Drug-Impaired Driving By Teens Remains Serious Problem
Large numbers of American adolescents are putting themselves and others at great risk by driving while under the influence of illicit drugs or alcohol, according to a study funded by the National Institute on Drug Abuse (NIDA), part of the National Institutes of Health (NIH). In 2006, 30 percent of high school seniors reported driving after drinking heavily or using drugs, or riding in a car whose driver had been drinking heavily or using drugs, at least once in the prior two weeks. These findings are based on data obtained from the Monitoring the Future study, in which nationally representative samples of high school seniors have been surveyed annually since 1975. The data analysis is published in the November issue of the Journal of Studies on Alcohol and Drugs.
"These findings are another wake-up call that we cannot afford to be complacent about this great public health risk," said Elias A. Zerhouni, NIH director. "This study shows that not only are too many teens putting themselves and others at risk by driving under the influence of drugs, but that there has been little improvement in the past six years."

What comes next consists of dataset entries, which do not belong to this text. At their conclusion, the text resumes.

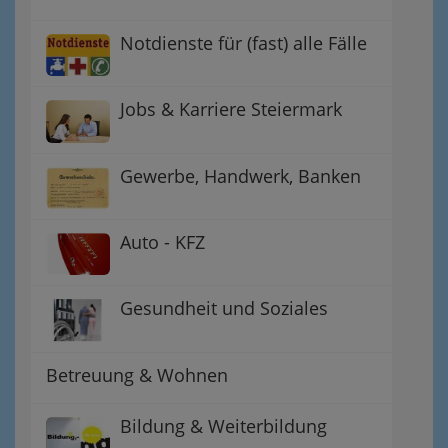
Notdienste für (fast) alle Fälle
Jobs & Karriere Steiermark
Gewerbe, Handwerk, Banken
Auto - KFZ
Gesundheit und Soziales
Betreuung & Wohnen
Bildung & Weiterbildung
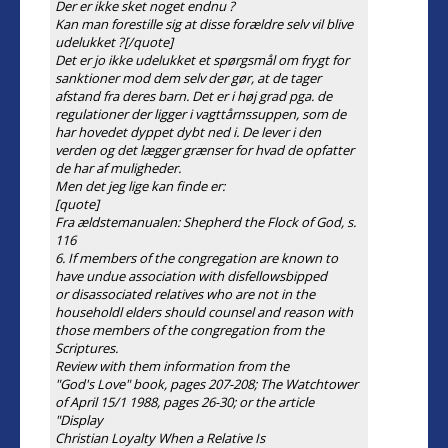
Der er ikke sket noget endnu ?
Kan man forestille sig at disse forældre selv vil blive
udelukket ?[/quote]
Det er jo ikke udelukket et spørgsmål om frygt for
sanktioner mod dem selv der gør, at de tager
afstand fra deres barn. Det er i høj grad pga. de
regulationer der ligger i vagttårnssuppen, som de
har hovedet dyppet dybt ned i. De lever i den
verden og det lægger grænser for hvad de opfatter
de har af muligheder.
Men det jeg lige kan finde er:
[quote]
Fra ældstemanualen: Shepherd the Flock of God, s.
116
6. If members of the congregation are known to
have undue association with disfellowsbipped
or disassociated relatives who are not in the
householdl elders should counsel and reason with
those members of the congregation from the
Scriptures.
Review with them information from the
"God's Love" book, pages 207-208; The Watchtower
of April 15/1 1988, pages 26-30; or the article
"Display
Christian Loyalty When a Relative Is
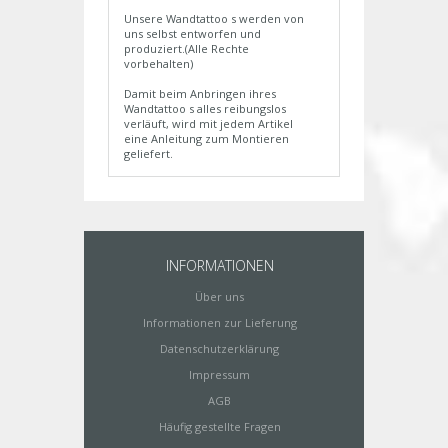
Unsere Wandtattoo s werden von
uns selbst entworfen und
produziert.(Alle Rechte
vorbehalten)
Damit beim Anbringen ihres
Wandtattoo s alles reibungslos
verläuft, wird mit jedem Artikel
eine Anleitung zum Montieren
geliefert.
INFORMATIONEN
Über uns
Informationen zur Lieferung
Datenschutzerklärung
Impressum
AGB
Häufig gestellte Fragen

Although there was some progress between 2001 and 2003, with rates declining from 35 to 31 percent, between 2004 to 2006 rates leveled off at just under 30 percent.
Dr. Patrick O'Malley, the lead author of the study, observes that, "Driving under the influence is not an alcohol-only problem. In 2006, 13 percent of seniors said they drove after using marijuana while ten percent said they drove after having five or more drinks."
"Most teens are aware of the dangers of drinking and driving, yet many ignore it. And many don't seem to recognize the dangers of driving after using illicit drugs, including marijuana." said Dr. Nora Volkow, NIDA director. "Educational efforts need to be targeted to include the dangers of both drinking and drugged driving."
To inform prevention efforts, the researchers also sought to examine what demographic and lifestyle characteristics were associated with these behaviors. For example, males were more likely than females to drive after heavy drinking or marijuana use. And although there was little correlation between impaired driving and socioeconomic status or geographic region, individual lifestyle factors such as high religiosity, good grades, low truancy, or having two parents living at home were all associated with a lower likelihood of engaging in risky driving behaviors. For example, only 20 percent of those students with an A or A- GPA exposed themselves to these situations as opposed to almost 39 percent with a GPA of B- or below.
"Vehicle accidents are the leading cause of death among those aged 15 to 20," added Dr. Volkow. "Combining the lack of driving experience among teens with the use of marijuana and/or other substances that impair cognitive and motor abilities can be a deadly combination."